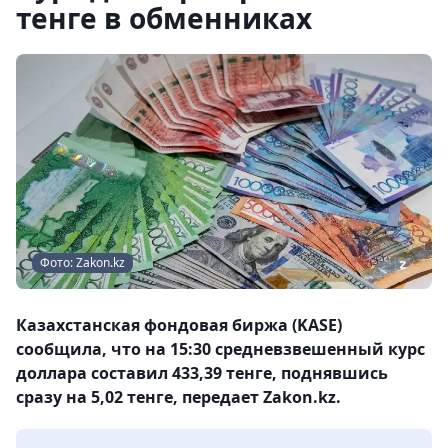
тенге в обменниках
Фото: Zakon.kz
Казахстанская фондовая биржа (KASE)
сообщила, что на 15:30 средневзвешенный курс
доллара составил 433,39 тенге, поднявшись
сразу на 5,02 тенге, передает Zakon.kz.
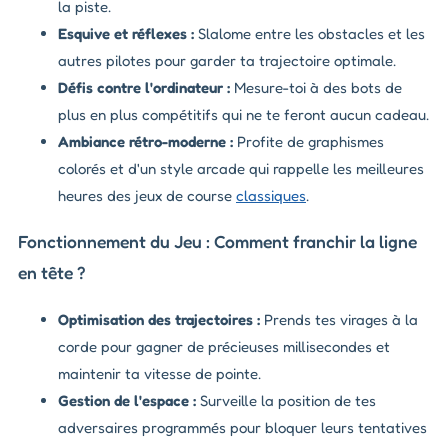
la piste.
Esquive et réflexes :
Slalome entre les obstacles et les
autres pilotes pour garder ta trajectoire optimale.
Défis contre l'ordinateur :
Mesure-toi à des bots de
plus en plus compétitifs qui ne te feront aucun cadeau.
Ambiance rétro-moderne :
Profite de graphismes
colorés et d'un style arcade qui rappelle les meilleures
heures des jeux de course
classiques
.
Fonctionnement du Jeu : Comment franchir la ligne
en tête ?
Optimisation des trajectoires :
Prends tes virages à la
corde pour gagner de précieuses millisecondes et
maintenir ta vitesse de pointe.
Gestion de l'espace :
Surveille la position de tes
adversaires programmés pour bloquer leurs tentatives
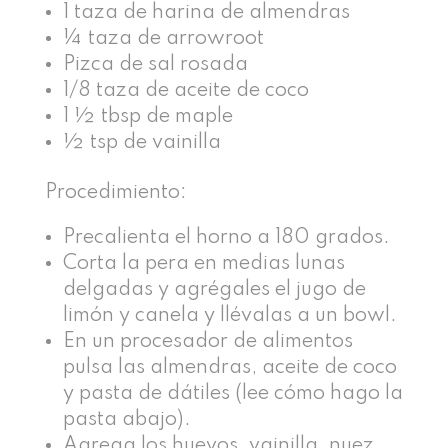
1 taza de harina de almendras
¼ taza de arrowroot
Pizca de sal rosada
1/8 taza de aceite de coco
1 ½ tbsp de maple
½ tsp de vainilla
Procedimiento:
Precalienta el horno a 180 grados.
Corta la pera en medias lunas
delgadas y agrégales el jugo de
limón y canela y llévalas a un bowl.
En un procesador de alimentos
pulsa las almendras, aceite de coco
y pasta de dátiles (lee cómo hago la
pasta abajo).
Agrega los huevos, vainilla, nuez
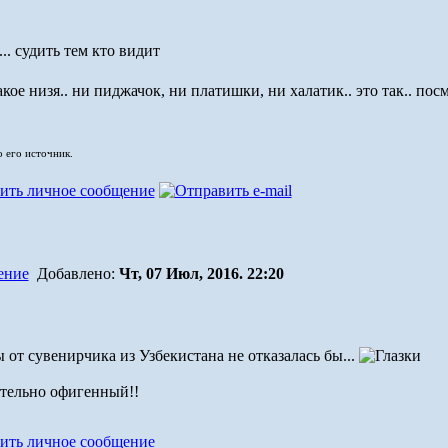
.. судить тем кто видит
акое низя.. ни пиджачок, ни платишки, ни халатик.. это так.. по
о его источник.
Добавлено:
Чт, 07 Июл, 2016. 22:20
ы от сувенирчика из Узбекистана не отказалась бы...
тельно офигенный!!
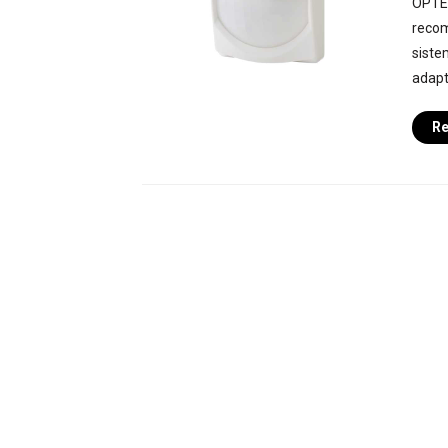
OPTEX
recom
siste
adapta
Re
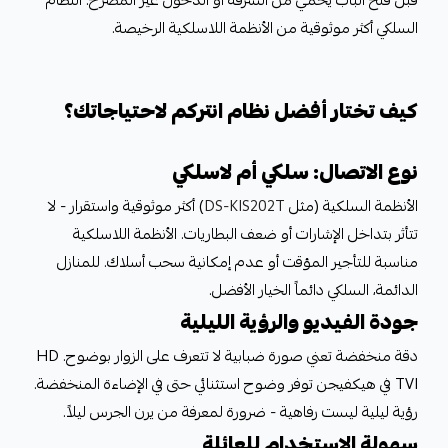
قبل فتح الباب يحمي من السرقة أو الدخول غير المصرح. النظام
السلكي أكثر موثوقية من الأنظمة اللاسلكية الرخيصة.
كيف تختار أفضل نظام انتركم لاحتياجاتك؟
نوع الاتصال: سلكي أم لاسلكي
الأنظمة السلكية (مثل
DS-KIS202T
) أكثر موثوقية واستقرار - لا
تتأثر بتداخل الإشارات أو ضعف البطاريات. الأنظمة اللاسلكية
مناسبة للتأجير المؤقت أو عدم إمكانية سحب أسلاك. للمنازل
الدائمة، السلكي دائماً الخيار الأفضل.
جودة الفيديو والرؤية الليلية
دقة منخفضة تعني صورة ضبابية لا تتعرف على الزوار بوضوح. HD
TVI في هيكفيجن توفر وضوح استثنائي حتى في الإضاءة المنخفضة.
رؤية ليلية ليست رفاهية - ضرورة لمعرفة من يرن الجرس ليلاً.
سهولة الاستخدام للعائلة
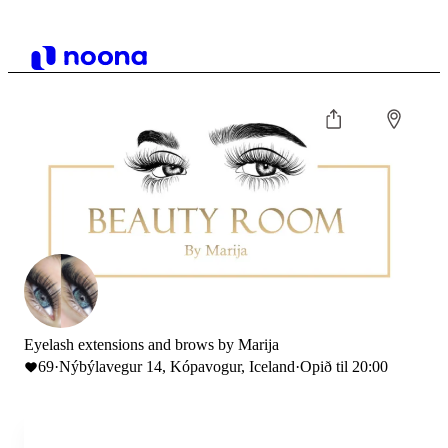
Eyelash extensions and brows by Marija
69
·
Nýbýlavegur 14, Kópavogur, Iceland
·
Opið til 20:00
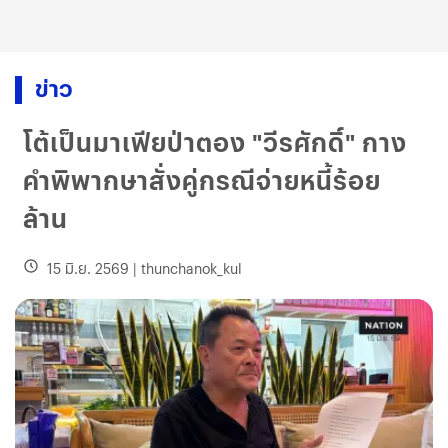
ข่าว
โต้เป็นมาเฟียป่าตอง "วีรศักดิ์" กาง
คำพิพากษาสั่งคู่กรณีจ่ายหนี้ร้อย
ล้าน
15 มิ.ย. 2569
|
thunchanok_kul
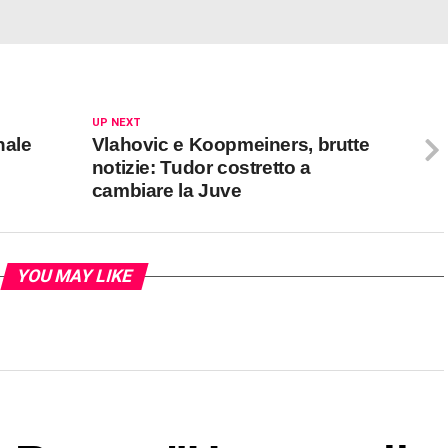
UP NEXT
nale
Vlahovic e Koopmeiners, brutte
notizie: Tudor costretto a
cambiare la Juve
YOU MAY LIKE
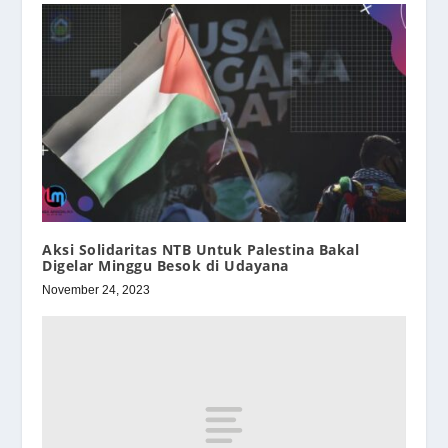
Aksi Solidaritas NTB Untuk Palestina Bakal
Digelar Minggu Besok di Udayana
November 24, 2023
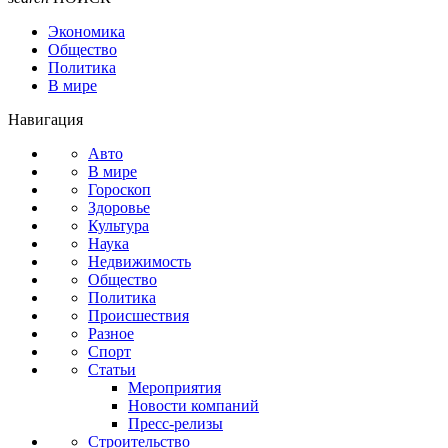
Экономика
Общество
Политика
В мире
Навигация
Авто
В мире
Гороскоп
Здоровье
Культура
Наука
Недвижимость
Общество
Политика
Происшествия
Разное
Спорт
Статьи
Мероприятия
Новости компаний
Пресс-релизы
Строительство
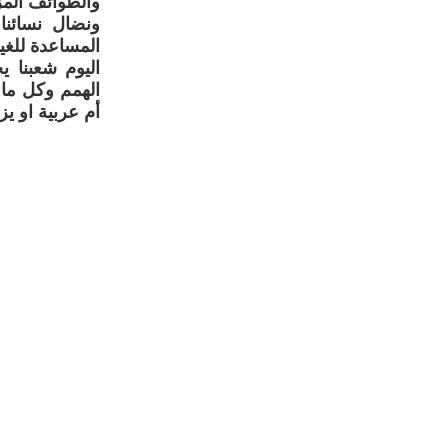
والطوائف المز
ونضال نسائنا
المساعدة للغير
اليوم شعبنا 
الهمم وكل ما 
أم عربية او ي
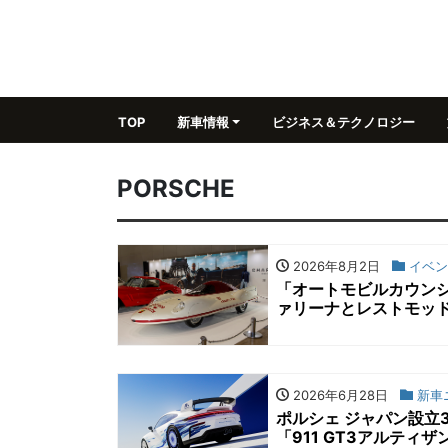
TOP
新車情報
ビジネス＆テクノロジー
PORSCHE
2026年8月2日
イベン
「オートモビルカウン
ァリーナとレストモッ
2026年6月28日
新車
ポルシェ ジャパン設立
「911 GT3アルテ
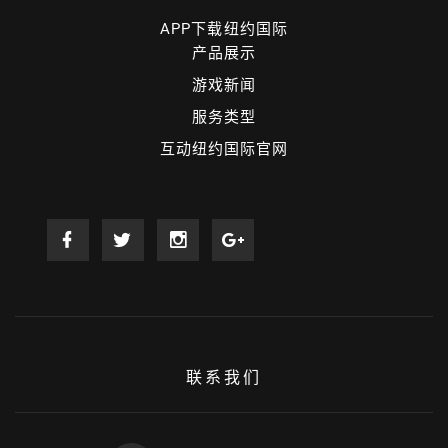
APP下载纽约国际
产品展示
游戏新闻
服务类型
互动纽约国际官网
联系我们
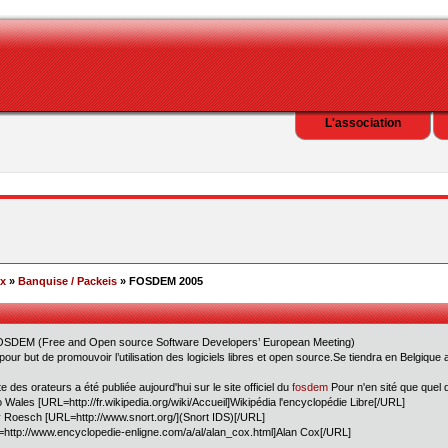
L'association
ex
»
Banquise / Packeis
» FOSDEM 2005
OSDEM (Free and Open source Software Developers’ European Meeting)
 pour but de promouvoir l’utilisation des logiciels libres et open source.Se tiendra en Belgique 
te des orateurs a été publiée aujourd'hui sur le site officiel du
fosdem
Pour n'en sité que quel 
 Wales [URL=http://fr.wikipedia.org/wiki/Accueil]Wikipédia l'encyclopédie Libre[/URL]
 Roesch [URL=http://www.snort.org/](Snort IDS)[/URL]
http://www.encyclopedie-enligne.com/a/al/alan_cox.html]Alan Cox[/URL]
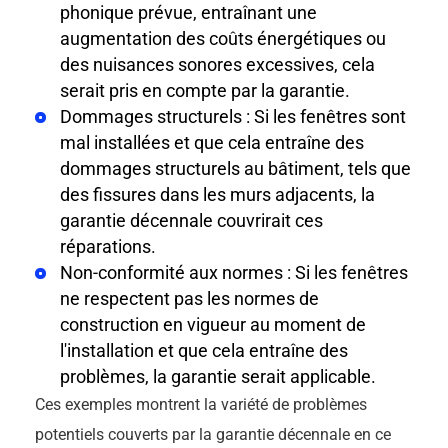
phonique prévue, entraînant une
augmentation des coûts énergétiques ou
des nuisances sonores excessives, cela
serait pris en compte par la garantie.
Dommages structurels : Si les fenêtres sont
mal installées et que cela entraîne des
dommages structurels au bâtiment, tels que
des fissures dans les murs adjacents, la
garantie décennale couvrirait ces
réparations.
Non-conformité aux normes : Si les fenêtres
ne respectent pas les normes de
construction en vigueur au moment de
l'installation et que cela entraîne des
problèmes, la garantie serait applicable.
Ces exemples montrent la variété de problèmes
potentiels couverts par la garantie décennale en ce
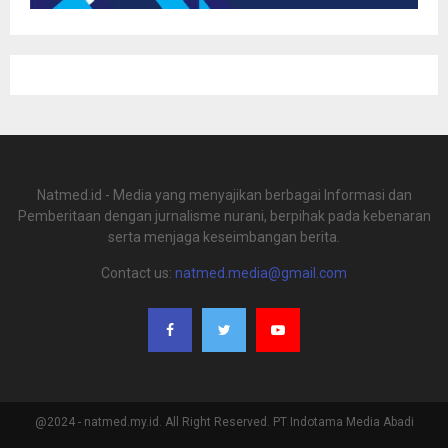
Natmed.id - Media yang menyajikan berbagai Informasi dan
Pemberitaan dengan jurnalisme nurani, berpihak pada kebenaran
serta menjaga keseimbangan berita.
Contact us:
natmed.media@gmail.com
@2024 - natmed.my.id. All Right Reserved. PT Indotama Media Abadi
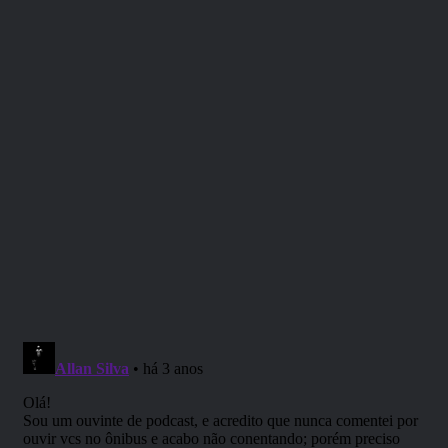
descoberto de uma tribo de ogros.
Uma terra de florestas tropicais e
savanas, uma terra de cultura
anciã e deuses antigos conhecida
como ‘Verdadeiro Mundo’ por seus
habitantes, a terra de Maztica.
Entretanto, será apenas uma
missão comum que espera essas
pessoas nessa terra
desconhecida? Um horror
insondável permeia tudo e uma
única luz parece escurecer, a luz
do Anjo de Pedra.”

- - - - - - -

### TASK BRIEF:
Without the pictures, repeat every record above exactly as written.

### RESULT:
тенге в обменниках
Фото: Zakon.kz
Казахстанская фондовая биржа (KASE)
сообщила, что на 15:30 средневзвешенный курс
доллара составил 433,39 тенге, поднявшись
сразу на 5,02 тенге, передает Zakon.kz.
la piste.
Esquive et réflexes :
Slalome entre les obstacles et les
autres pilotes pour garder ta trajectoire optimale.
Défis contre l'ordinateur :
Mesure-toi à des bots de
plus en plus compétitifs qui ne te feront aucun cadeau.
Ambiance rétro-moderne :
Profite de graphismes
colorés et d'un style arcade qui rappelle les meilleures
heures des jeux de course
classiques
.
Fonctionnement du Jeu : Comment franchir la ligne
en tête ?
Optimisation des trajectoires :
Prends tes virages à la
corde pour gagner de précieuses millisecondes et
maintenir ta vitesse de pointe.
Gestion de l'espace :
Surveille la position de tes
adversaires programmés pour bloquer leurs tentatives
1 taza de harina de almendras
¼ taza de arrowroot
Pizca de sal rosada
1/8 taza de aceite de coco
1 ½ tbsp de maple
½ tsp de vainilla
Procedimiento:
Precalienta el horno a 180 grados.
Corta la pera en medias lunas
delgadas y agrégales el jugo de
limón y canela y llévalas a un bowl.
En un procesador de alimentos
pulsa las almendras, aceite de coco
y pasta de dátiles (lee cómo hago la
pasta abajo).
Agrega los huevos, vainilla, nuez
.. судить тем кто видит
акое низя.. ни пиджачок, ни платишки, ни халатик.. это так.. по
о его источник.
Добавлено:
Чт, 07 Июл, 2016. 22:20
ы от сувенирчика из Узбекистана не отказалась бы...
тельно офигенный!!
OPTEX
recom
siste
adapta
Re
قبل فتح الباب يحمي من السرقة أو الدخول غير المصرح. النظام
السلكي أكثر موثوقية من الأنظمة اللاسلكية الرخيصة.
كيف تختار أفضل نظام انتركم لاحتياجاتك؟
نوع الاتصال: سلكي أم لاسلكي
الأنظمة السلكية (مثل
DS-KIS202T
) أكثر موثوقية واستقرار - لا
تتأثر بتداخل الإشارات أو ضعف البطاريات. الأنظمة اللاسلكية
مناسبة للتأجير المؤقت أو عدم إمكانية سحب أسلاك. للمنازل
الدائمة، السلكي دائماً الخيار الأفضل.
جودة الفيديو والرؤية الليلية
دقة منخفضة تعني صورة ضبابية لا تتعرف على الزوار بوضوح. HD
TVI في هيكفيجن توفر وضوح استثنائي حتى في الإضاءة المنخفضة.
رؤية ليلية ليست رفاهية - ضرورة لمعرفة من يرن الجرس ليلاً.
سهولة الاستخدام للعائلة
Eyelash extensions and brows by Marija
69
·
Nýbýlavegur 14, Kópavogur, Iceland
·
Opið til 20:00
ข่าว
โต้เป็นมาเฟียป่าตอง "วีรศักดิ์" กาง
คำพิพากษาสั่งคู่กรณีจ่ายหนี้ร้อย
ล้าน
15 มิ.ย. 2569
|
thunchanok_kul
UP NEXT
nale
Vlahovic e Koopmeiners, brutte
notizie: Tudor costretto a
cambiare la Juve
YOU MAY LIKE
Aksi Solidaritas NTB Untuk Palestina Bakal
Digelar Minggu Besok di Udayana
November 24, 2023
Экономика
Общество
Политика
В мире
Навигация
Авто
В мире
Гороскоп
Здоровье
Культура
Наука
Недвижимость
Общество
Политика
Происшествия
Разное
Спорт
Статьи
Мероприятия
Новости компаний
Пресс-релизы
Строительство
والطوائف المز
ونضال نسائنا
المساعدة للغير
اليوم شعبنا 
الهمم وكل ما 
أم عربية او ي
TOP
新車情報
ビジネス＆テクノロジー
PORSCHE
2026年8月2日
イベン
「オートモビルカウン
ァリーナとレストモッ
2026年6月28日
新車
ポルシェ ジャパン設立
「911 GT3アルテ
APP下载纽约国际
产品展示
游戏新闻
服务类型
互动纽约国际官网
联系我们
L'association
ex
»
Banquise / Packeis
» FOSDEM 2005
OSDEM (Free and Open source Software Developers’ European Meeting)
 pour but de promouvoir l’utilisation des logiciels libres et open source.Se tiendra en Belgique 
te des orateurs a été publiée aujourd'hui sur le site officiel du
fosdem
Pour n'en sité que quel 
 Wales [URL=http://fr.wikipedia.org/wiki/Accueil]Wikipédia l'encyclopédie Libre[/URL]
 Roesch [URL=http://www.snort.org/](Snort IDS)[/URL]
http://www.encyclopedie-enligne.com/a/al/alan_cox.html]Alan Cox[/URL]
phonique prévue, entraînant une
augmentation des coûts énergétiques ou
des nuisances sonores excessives, cela
serait pris en compte par la garantie.
Dommages structurels : Si les fenêtres sont
mal installées et que cela entraîne des
dommages structurels au bâtiment, tels que
des fissures dans les murs adjacents, la
garantie décennale couvrirait ces
réparations.
Non-conformité aux normes : Si les fenêtres
ne respectent pas les normes de
construction en vigueur au moment de
l'installation et que cela entraîne des
problèmes, la garantie serait applicable.
Ces exemples montrent la variété de problèmes
potentiels couverts par la garantie décennale en ce
Natmed.id - Media yang menyajikan berbagai Informasi dan
Pemberitaan dengan jurnalisme nurani, berpihak pada kebenaran
serta menjaga keseimbangan berita.
Contact us:
natmed.media@gmail.com
@2024 - natmed.my.id. All Right Reserved. PT Indotama Media Abadi
descoberto de uma tribo de ogros.
Uma terra de florestas tropicais e
savanas, uma terra de cultura
anciã e deuses antigos conhecida
como ‘Verdadeiro Mundo’ por seus
habitantes, a terra de Maztica.
Entretanto, será apenas uma
missão comum que espera essas
pessoas nessa terra
desconhecida? Um horror
insondável permeia tudo e uma
única luz parece escurecer, a luz
do Anjo de Pedra.”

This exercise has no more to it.